Originally posted by Kropotkin2:
That's so nice. Maybe i should use a packet sender to get and post raw html and read it? Why, developers do not need to fix anything. If there is some vulnerabity, leak or problem it's my fault that i am being exploited. I should only use browser if i don't care about privacy or viruses, because nothing needs to be fixed. And for everything else there is a packet sender.
Well, you could fix it easily TODAY or you could wait. Has anyone submitted this as a bug?
how do you expect it to be fixed? completely ignore :visited styling? make it unaccessible by JS?
if you have any idea how one can not be blind and not see own nose - tell me, i am all ear.
I propose to make an option to highlight visited links in such a way that is no part of CSS or DOM so that web developers do not have access to it. At the same time, the usual :visited could stay too. So anyone would be able to choose what highlighting they want or both at the same time. I don't see a reason why this can't be implemented.
Well, you could fix it easily TODAY or you could wait. Has anyone submitted this as a bug?
I think this bug must have been submitted countless times. It's 10 years old already.
Originally posted by Kropotkin2:
I propose to make an option to highlight visited links in such a way that is no part of CSS or DOM so that web developers do not have access to it. At the same time, the usual :visited could stay too. So anyone would be able to choose what highlighting they want or both at the same time. I don't see a reason why this can't be implemented.

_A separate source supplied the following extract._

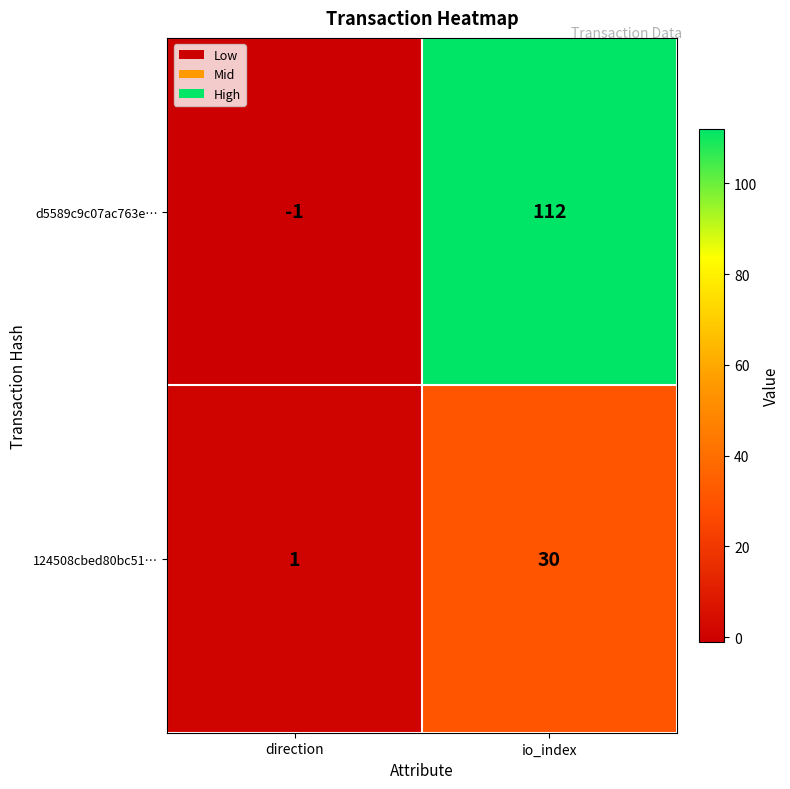

What value does the 124508cbed80bc51… series have at io_index, to the nearest 10?

30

so basically forbid access to this property for JS? does not seem unreasonable at first at least
should be optional (on by default) though - forbidding it in general could probably create some accessibility problems for onscreenreaders etc.

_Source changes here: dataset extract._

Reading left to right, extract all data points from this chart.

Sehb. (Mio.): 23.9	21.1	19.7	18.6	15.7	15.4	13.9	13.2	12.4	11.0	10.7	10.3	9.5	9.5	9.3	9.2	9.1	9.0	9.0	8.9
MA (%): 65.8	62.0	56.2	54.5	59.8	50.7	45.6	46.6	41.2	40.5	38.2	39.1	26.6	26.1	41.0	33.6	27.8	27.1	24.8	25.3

so basically forbid access to this property for JS? does not seem unreasonable at first at least
No. Not just JS, one must make a new object which is outside of CSS or DOM. Because this bug works even with JS off. See this for example:
http://ha.ckers.org/weird/CSS-history.cgi
Originally posted by Kropotkin2:
No. Not just JS, one must make a new object which is outside of CSS or DOM. Because this bug works even with JS off.
No need to do such thing. Just blocking/not allowing CSS styling which use external files (e.g. background: url('file.xxx')) should be enough, I think.
Example of a website:
<a href="google.com">Google</a>
<style type="text/css">
a:visited {
background-image:url('google.com.jpg');
}
</style>
When author of the above "site" see that you requested "google.com.jpg" file, he knows that you visited Google in the past. With not allowing such styling it wont be possible to see if you visited it (you'll never request "google.com.jpg" file).
Behaviour of JS getComputedStyle function should also be changed of course.
No need to do such thing. Just blocking/not allowing CSS styling which use external files (e.g. background: url('file.xxx')) should be enough, I think.
Yeah, but there's no guarantee that there aren't other similar hacks out there. You can either hope that there aren't and close them one by one if they resurface, or you can solve the problem once and for all. That's just my opinion, though.